Federal and state regulators oversee compliance, investigate complaints, and impose penalties for violations. Patients can file complaints, and providers and plans have defined processes to resolve payment disputes.

  • Agencies: HHS, Labor, and Treasury share enforcement; state insurance departments often lead for insured plans.
  • Penalties: Civil monetary penalties may apply for unlawful balance billing, with potential mitigation when providers promptly correct and refund.
  • Dispute pathways: Open negotiation is followed by independent dispute resolution for payment disagreements; a separate process exists for patient–provider estimate disputes.
  • Readiness: Keep policies, notices, consent forms, and estimate records organized and aligned with HIPAA documentation practices.

Conclusion

HIPAA protects privacy and security of PHI, while the No Surprises Act protects consumers from unexpected medical bills. Build an integrated program that delivers clear estimates and disclosures, applies the Balance Billing Prohibition correctly, and safeguards ePHI at every step.

FAQs.

How does the No Surprises Act protect consumers from surprise billing?

It limits what out-of-network providers and facilities can charge for emergency care and certain non-emergency services at in-network facilities. Patients generally pay only in-network cost sharing, and providers cannot send balance bills in protected scenarios.

What are the key differences between HIPAA and the No Surprises Act?

HIPAA governs how you use, disclose, and secure PHI, emphasizing privacy rights and security safeguards.
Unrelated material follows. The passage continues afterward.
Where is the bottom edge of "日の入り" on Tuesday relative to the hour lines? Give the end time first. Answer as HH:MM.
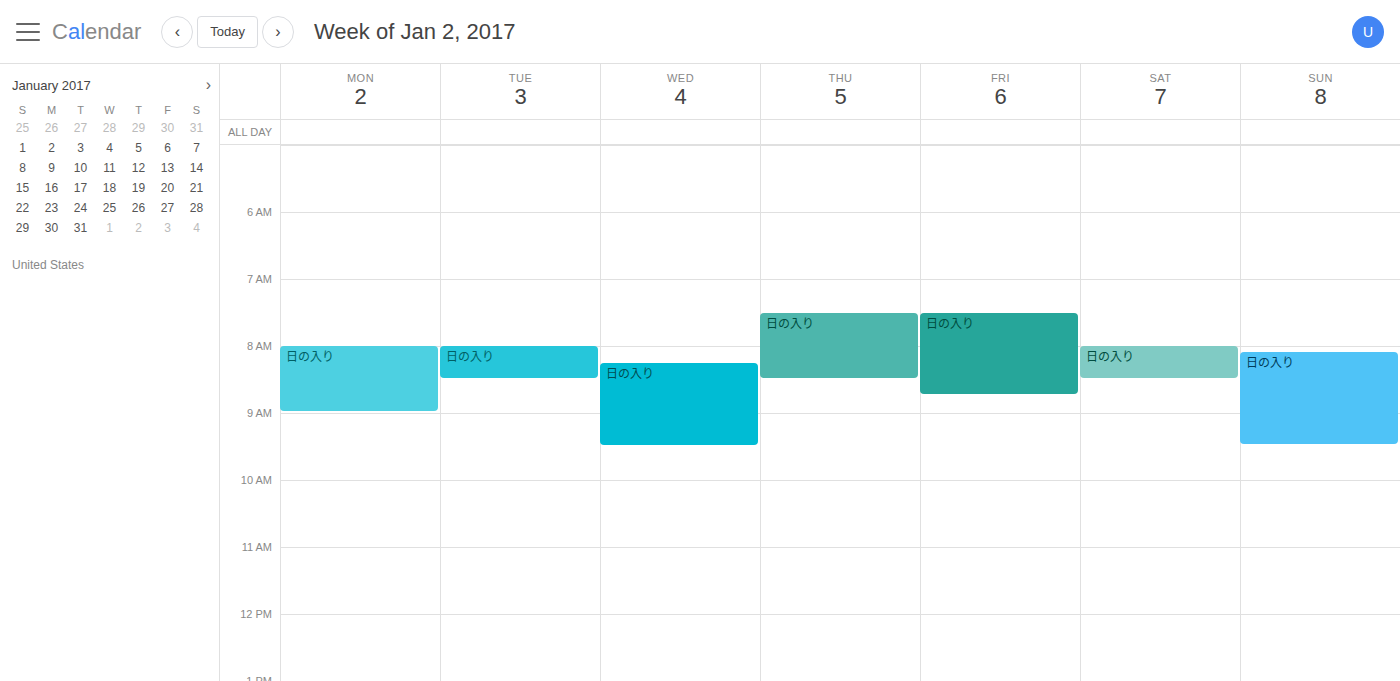
08:30 -- halfway between the 08:00 and 09:00 lines.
The No Surprises Act governs billing and payment fairness, emphasizing Balance Billing Prohibition, Good Faith Estimates, and transparency so patients are not blindsided by charges.

Only in limited, non-emergency situations where the law permits out-of-network services at an in-network facility. Consent must be voluntary, preceded by clear written notice and a cost estimate, and is not allowed for many ancillary services.

How do HIPAA and the No Surprises Act overlap in healthcare compliance?

Transparency requires sharing eligibility, pricing, and clinical details, which are often PHI. You must therefore apply HIPAA principles—minimum necessary, secure transmission, access controls, and vendor oversight—whenever you generate Good Faith Estimates, obtain Out-of-Network Consent, or coordinate Explanation of Benefits Disclosure.